In Tata Sons Ltd v. Greenpeace International,[viii] the High Court of Delhi dealt with the issue of parodic use of trademarks. Greenpeace had created an online video game titled “Turtle vs. TATA”, criticizing Tata’s industrial project. The Court rightly recognized that Greenpeace’s use of their marks in the game was parodic and aimed at conveying criticism rather than infringing on any trademarks. As a result, the motion for injunction was denied.

In the second case, the Court has set a significant precedent by addressing the issue of false statements made by individuals, including politicians, which can severely harm reputations of genuine personalities. In the age of social media, misinformation spreads quickly and is difficult to correct once it’s out there. The court’s decision to grant an injunction emphasizes the need to control such harmful content.
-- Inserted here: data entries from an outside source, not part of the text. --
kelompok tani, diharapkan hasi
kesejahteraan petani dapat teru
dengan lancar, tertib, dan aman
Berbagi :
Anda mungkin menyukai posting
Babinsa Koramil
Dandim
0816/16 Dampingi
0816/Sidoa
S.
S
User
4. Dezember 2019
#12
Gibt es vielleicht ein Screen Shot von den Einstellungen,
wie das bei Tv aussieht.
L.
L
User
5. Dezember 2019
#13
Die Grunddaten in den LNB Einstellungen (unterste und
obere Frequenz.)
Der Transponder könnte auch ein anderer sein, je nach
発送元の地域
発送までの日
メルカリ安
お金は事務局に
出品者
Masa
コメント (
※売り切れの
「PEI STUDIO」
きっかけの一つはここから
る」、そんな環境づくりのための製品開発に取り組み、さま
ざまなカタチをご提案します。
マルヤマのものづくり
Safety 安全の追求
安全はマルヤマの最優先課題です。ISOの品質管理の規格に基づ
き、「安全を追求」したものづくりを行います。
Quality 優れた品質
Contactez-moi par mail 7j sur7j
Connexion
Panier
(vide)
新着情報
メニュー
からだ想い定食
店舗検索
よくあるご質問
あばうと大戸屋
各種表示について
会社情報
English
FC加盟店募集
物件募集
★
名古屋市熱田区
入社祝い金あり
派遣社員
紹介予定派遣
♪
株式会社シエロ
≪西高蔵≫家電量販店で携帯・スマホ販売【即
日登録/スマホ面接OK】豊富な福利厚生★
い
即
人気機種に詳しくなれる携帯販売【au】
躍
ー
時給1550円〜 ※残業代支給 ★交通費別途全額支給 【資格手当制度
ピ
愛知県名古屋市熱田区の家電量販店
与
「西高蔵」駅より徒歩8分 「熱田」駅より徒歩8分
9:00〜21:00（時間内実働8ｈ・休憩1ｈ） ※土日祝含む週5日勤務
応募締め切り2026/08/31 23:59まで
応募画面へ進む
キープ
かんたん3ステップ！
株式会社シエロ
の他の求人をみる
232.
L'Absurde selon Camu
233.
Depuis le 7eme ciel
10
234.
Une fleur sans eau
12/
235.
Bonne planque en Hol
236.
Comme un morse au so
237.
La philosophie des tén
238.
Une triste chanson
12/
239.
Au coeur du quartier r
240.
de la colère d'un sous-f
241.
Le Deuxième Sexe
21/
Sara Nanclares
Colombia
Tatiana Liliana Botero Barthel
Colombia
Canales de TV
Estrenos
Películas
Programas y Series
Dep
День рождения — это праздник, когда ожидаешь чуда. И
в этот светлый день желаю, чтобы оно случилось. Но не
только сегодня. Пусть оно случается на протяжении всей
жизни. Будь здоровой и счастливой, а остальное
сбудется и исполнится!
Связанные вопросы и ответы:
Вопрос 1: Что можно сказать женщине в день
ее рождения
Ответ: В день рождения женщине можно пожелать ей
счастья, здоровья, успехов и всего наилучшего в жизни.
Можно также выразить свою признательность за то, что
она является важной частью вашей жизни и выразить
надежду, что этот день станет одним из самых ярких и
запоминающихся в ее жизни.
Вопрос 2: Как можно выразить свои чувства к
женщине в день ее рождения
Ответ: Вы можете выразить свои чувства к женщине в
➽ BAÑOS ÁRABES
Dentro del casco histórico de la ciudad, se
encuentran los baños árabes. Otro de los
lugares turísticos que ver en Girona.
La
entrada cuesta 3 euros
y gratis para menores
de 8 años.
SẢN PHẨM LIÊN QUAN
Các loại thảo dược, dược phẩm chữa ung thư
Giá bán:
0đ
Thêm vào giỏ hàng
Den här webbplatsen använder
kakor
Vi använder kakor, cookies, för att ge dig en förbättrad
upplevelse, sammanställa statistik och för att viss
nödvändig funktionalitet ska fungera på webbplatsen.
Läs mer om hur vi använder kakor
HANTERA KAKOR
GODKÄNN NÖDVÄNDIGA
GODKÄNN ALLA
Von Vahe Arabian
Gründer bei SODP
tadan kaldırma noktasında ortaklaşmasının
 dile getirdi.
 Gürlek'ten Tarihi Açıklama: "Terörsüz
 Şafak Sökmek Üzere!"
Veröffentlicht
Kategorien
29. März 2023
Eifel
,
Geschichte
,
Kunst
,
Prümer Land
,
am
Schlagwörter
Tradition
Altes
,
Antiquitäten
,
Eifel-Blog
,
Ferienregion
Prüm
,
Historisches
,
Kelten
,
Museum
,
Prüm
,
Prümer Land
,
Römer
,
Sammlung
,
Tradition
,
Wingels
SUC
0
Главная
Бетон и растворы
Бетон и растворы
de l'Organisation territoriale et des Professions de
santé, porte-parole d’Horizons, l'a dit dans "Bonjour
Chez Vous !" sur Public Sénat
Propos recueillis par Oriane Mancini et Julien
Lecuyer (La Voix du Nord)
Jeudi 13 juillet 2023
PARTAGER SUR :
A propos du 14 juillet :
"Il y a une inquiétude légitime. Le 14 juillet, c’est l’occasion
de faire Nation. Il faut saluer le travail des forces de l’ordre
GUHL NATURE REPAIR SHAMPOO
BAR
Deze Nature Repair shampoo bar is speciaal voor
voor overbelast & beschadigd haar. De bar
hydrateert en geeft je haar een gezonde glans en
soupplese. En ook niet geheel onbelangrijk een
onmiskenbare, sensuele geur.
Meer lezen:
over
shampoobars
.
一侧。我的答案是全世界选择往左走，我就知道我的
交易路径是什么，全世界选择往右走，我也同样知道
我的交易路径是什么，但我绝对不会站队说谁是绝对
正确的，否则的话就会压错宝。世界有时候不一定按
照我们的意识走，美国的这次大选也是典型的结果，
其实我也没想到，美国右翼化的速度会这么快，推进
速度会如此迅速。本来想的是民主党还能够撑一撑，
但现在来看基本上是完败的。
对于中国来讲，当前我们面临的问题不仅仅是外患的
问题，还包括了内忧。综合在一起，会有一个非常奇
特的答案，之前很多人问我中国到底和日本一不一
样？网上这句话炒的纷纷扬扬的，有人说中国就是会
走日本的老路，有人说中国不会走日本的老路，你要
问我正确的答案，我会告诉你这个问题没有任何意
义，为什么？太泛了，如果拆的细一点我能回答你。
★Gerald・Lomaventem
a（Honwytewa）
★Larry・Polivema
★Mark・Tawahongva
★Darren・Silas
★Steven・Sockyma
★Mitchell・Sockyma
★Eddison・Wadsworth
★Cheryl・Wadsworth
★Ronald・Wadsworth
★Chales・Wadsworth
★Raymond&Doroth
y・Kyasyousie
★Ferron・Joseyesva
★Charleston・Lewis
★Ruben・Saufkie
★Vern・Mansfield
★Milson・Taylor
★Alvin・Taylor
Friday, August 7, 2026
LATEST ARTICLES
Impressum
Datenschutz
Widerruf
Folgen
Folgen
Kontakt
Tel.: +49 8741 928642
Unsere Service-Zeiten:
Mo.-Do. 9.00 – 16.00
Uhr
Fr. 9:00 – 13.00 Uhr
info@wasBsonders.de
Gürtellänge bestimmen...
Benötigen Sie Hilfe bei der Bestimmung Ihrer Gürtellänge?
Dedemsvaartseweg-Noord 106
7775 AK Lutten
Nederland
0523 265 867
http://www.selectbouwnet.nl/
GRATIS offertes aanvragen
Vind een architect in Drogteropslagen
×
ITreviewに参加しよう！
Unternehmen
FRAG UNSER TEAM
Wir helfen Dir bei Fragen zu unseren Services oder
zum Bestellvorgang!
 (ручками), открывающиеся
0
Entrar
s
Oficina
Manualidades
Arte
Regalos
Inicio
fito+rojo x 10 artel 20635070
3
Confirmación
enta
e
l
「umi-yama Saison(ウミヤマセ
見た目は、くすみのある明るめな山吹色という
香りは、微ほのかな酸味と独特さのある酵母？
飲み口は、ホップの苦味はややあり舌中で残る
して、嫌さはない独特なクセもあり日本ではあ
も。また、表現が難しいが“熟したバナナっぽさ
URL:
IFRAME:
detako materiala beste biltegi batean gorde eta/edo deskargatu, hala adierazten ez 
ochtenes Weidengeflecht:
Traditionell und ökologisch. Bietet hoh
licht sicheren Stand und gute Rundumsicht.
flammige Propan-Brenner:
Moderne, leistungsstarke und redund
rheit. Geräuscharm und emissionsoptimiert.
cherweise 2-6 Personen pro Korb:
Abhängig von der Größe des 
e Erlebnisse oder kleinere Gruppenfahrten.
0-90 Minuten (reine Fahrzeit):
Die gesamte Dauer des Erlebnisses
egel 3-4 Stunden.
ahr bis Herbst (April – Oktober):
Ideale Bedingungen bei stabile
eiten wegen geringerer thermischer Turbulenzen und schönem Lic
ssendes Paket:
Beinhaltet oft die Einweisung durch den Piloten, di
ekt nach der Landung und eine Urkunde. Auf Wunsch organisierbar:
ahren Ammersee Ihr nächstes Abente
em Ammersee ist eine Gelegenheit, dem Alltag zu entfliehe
However, as damages are not currently awarded, it would be beneficial if a penalty is imposed in the final judgement. Imposing penalties would serve as a big deterrent, dissuading individuals from spreading misinformation due to the potential legal and financial repercussions. This approach would foster a more responsible online environment where the risk of damaging one’s reputation outweighs any perceived benefits of sharing false information.

End notes:

[i] CS(COMM) 498/2024, I.A. 31295/2024.

[ii] CS(OS) 495/2024 & I.A. 31743/2024.

[iii] Morgan Stanley Mutual Fund v. Kartick Das, (1994) 4 SCC 225.

[iv] Amish Devgan vs. Union of India, (2021) 1 SCC 1, while referring to: Subramanian Swamy vs. Union of India, W.P.(CRL.) 184/2014.

[v] Institute of Chartered Accountants of India vs. L.K. Ratna, (1986) 4 SCC 537.

[vi] Lakshmi Murdeshwar Puri v. Saket Gokhale, (2021) 3 HCC (Del) 23.

[vii] Hanuman Beniwal vs. Vinay Mishra, 2022 SCC OnLine Del 4882.

[viii] Tata Sons Ltd v. Greenpeace International, I.A. No.9089/2010.